Alıştırma 1: Aşağıdaki seçilen metinde "Bir çok kaynağımız" ifadesinden başlayıp "onu bulmayı başaramadık." ifadesi de dahil olmak üzere o noktaya kadar uzanan bölümü değiştirmeden yazın.

Seçilen metin:
Büro bir görev birimi oluşturdu.

  Bir çok kaynağımız ortadan kayboluyordu.

  Motorin, Martynov gibi.

  Düzinelercesi kayboldu.

  Bu birim buna sebep olan köstebeği bulmakla görevliydi.

  En iyi analistlerimiz yıllarca elimizdeki verileri incelediler.

  Ve onu bulmayı başaramadık.

  Bil bakalım ekibin başında kim vardı?

  Hepimizden daha akıllıydı.

  Aslında bununla yaşayabilirim.

  Nefret ettiğim kısmı, tüm kariyerimin  büyük bir zaman kaybı olduğu fikri.

  Bu ofise geldiğimden beri yaptığım her şey   yapmak için para aldığımız her şeyin boşa gitmesine neden oldu.

  Hepimiz evimizde otursak da fark etmezdi.

  "Sevgili dostlarım, 50. 000 dolar için minnettarım".

  "Ama ödenekler göz önünde bulundurulduğunda, Bir seferde 100. 000 dolardan fazlasının gerekeceğini sanmam".

  "Güvenlik konusundaki endişelerim aşırı görünebilir".

  "Tecrübelerim bunların gerekli olduğunu gösteriyor".

  "Hakkımda az şey bilirseniz, daha güvendeyim demektir".

  "Hiçbirimiz bu konularda çocuk sayılmayız".

  "Dün gece tarif edilen paketin yerini bulamadım".

  "Farkındaysanız iş kıyafeti içindeyim   ve üç santim çamurun içinde dolaşamam.

 " "Hizmetleriniz bir süredir kesintiye uğruyor".

  "Sizi uyarıyorum Bay Boris Yuzhin".

  "Bay Sergei Motorin ve Bay Valery Martynov  gizli servislerimiz tarafından kullanılıyor".

  "A. B. D.  Güçlü görünümlü, ancak geri zekalı bir çocuk gibidir".

  "Potansiyel olarak tehlikelidir, ama genç ve olgunlaşmamıştır".

  "Bahsedilen yer boştu".

  "Boş yerler beni rahatsız eder".

  "Kendimi bu işe adamadan önce, aynı şeyi sizin de yaptığınızı bilmem gerek".

  "Bende delice bir cesaret olduğunu   ya da tamamen deli olduğumu düşünebilirsiniz".

  "İkisi de değilim.

  Ben delice sadığım".

  "İstediğinizi seçin, hepsinin içinde delilik var".

  "Son olarak, benim için bir kaçış planınız olması gerek".

Alıştırma 2: Aşağıdaki girdilerde "degrees" kelimesini içeren her satırı hiç değiştirmeden listeleyin.

Verilen girdiler:
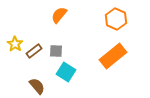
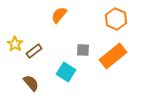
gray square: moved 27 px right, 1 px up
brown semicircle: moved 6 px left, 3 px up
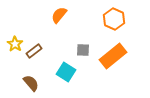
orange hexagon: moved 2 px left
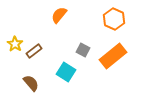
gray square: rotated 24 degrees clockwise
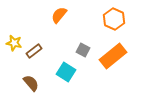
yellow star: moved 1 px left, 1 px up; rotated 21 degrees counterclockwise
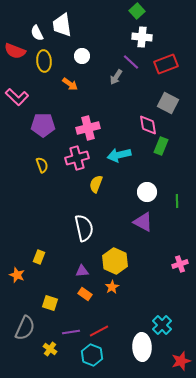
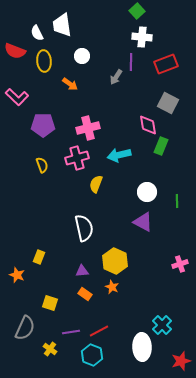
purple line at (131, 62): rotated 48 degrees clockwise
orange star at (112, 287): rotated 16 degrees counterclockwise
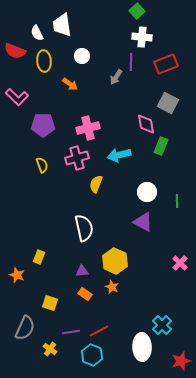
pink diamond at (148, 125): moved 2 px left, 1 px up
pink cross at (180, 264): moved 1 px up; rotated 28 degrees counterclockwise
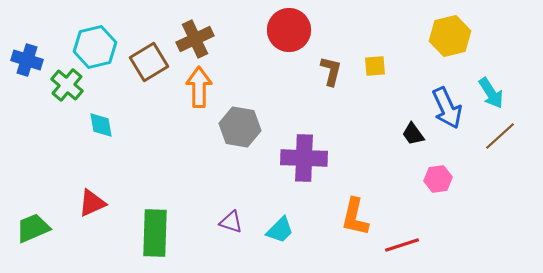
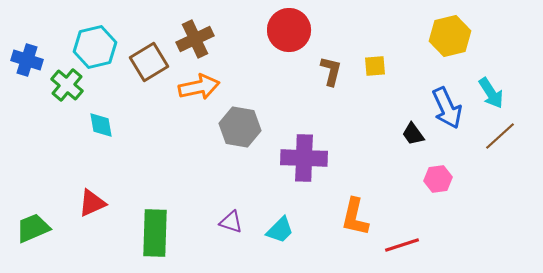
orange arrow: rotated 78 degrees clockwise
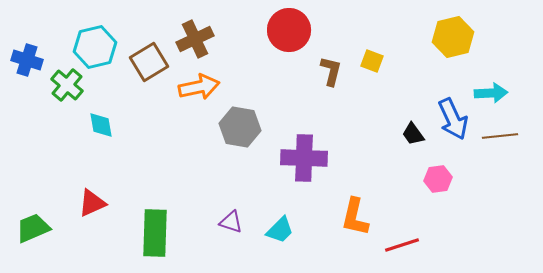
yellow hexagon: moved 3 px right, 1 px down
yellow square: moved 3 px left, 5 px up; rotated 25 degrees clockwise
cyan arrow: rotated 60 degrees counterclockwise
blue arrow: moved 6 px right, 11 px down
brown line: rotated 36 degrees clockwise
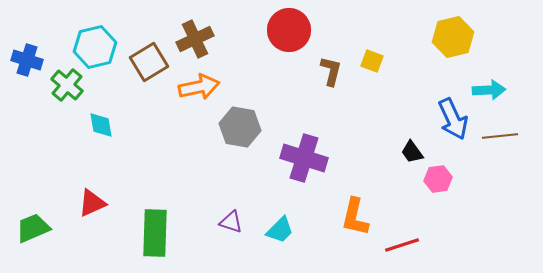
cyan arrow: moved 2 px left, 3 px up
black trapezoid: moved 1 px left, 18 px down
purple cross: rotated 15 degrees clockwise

Alıştırma yanıtı 1:
Bir çok kaynağımız ortadan kayboluyordu.

  Motorin, Martynov gibi.

  Düzinelercesi kayboldu.

  Bu birim buna sebep olan köstebeği bulmakla görevliydi.

  En iyi analistlerimiz yıllarca elimizdeki verileri incelediler.

  Ve onu bulmayı başaramadık.

Alıştırma yanıtı 2:
gray square: rotated 24 degrees clockwise
yellow star: moved 1 px left, 1 px up; rotated 21 degrees counterclockwise
purple line at (131, 62): rotated 48 degrees clockwise
orange star at (112, 287): rotated 16 degrees counterclockwise
pink cross at (180, 264): moved 1 px up; rotated 28 degrees counterclockwise
orange arrow: rotated 78 degrees clockwise
yellow square: moved 3 px left, 5 px up; rotated 25 degrees clockwise
cyan arrow: rotated 60 degrees counterclockwise
brown line: rotated 36 degrees clockwise
purple cross: rotated 15 degrees clockwise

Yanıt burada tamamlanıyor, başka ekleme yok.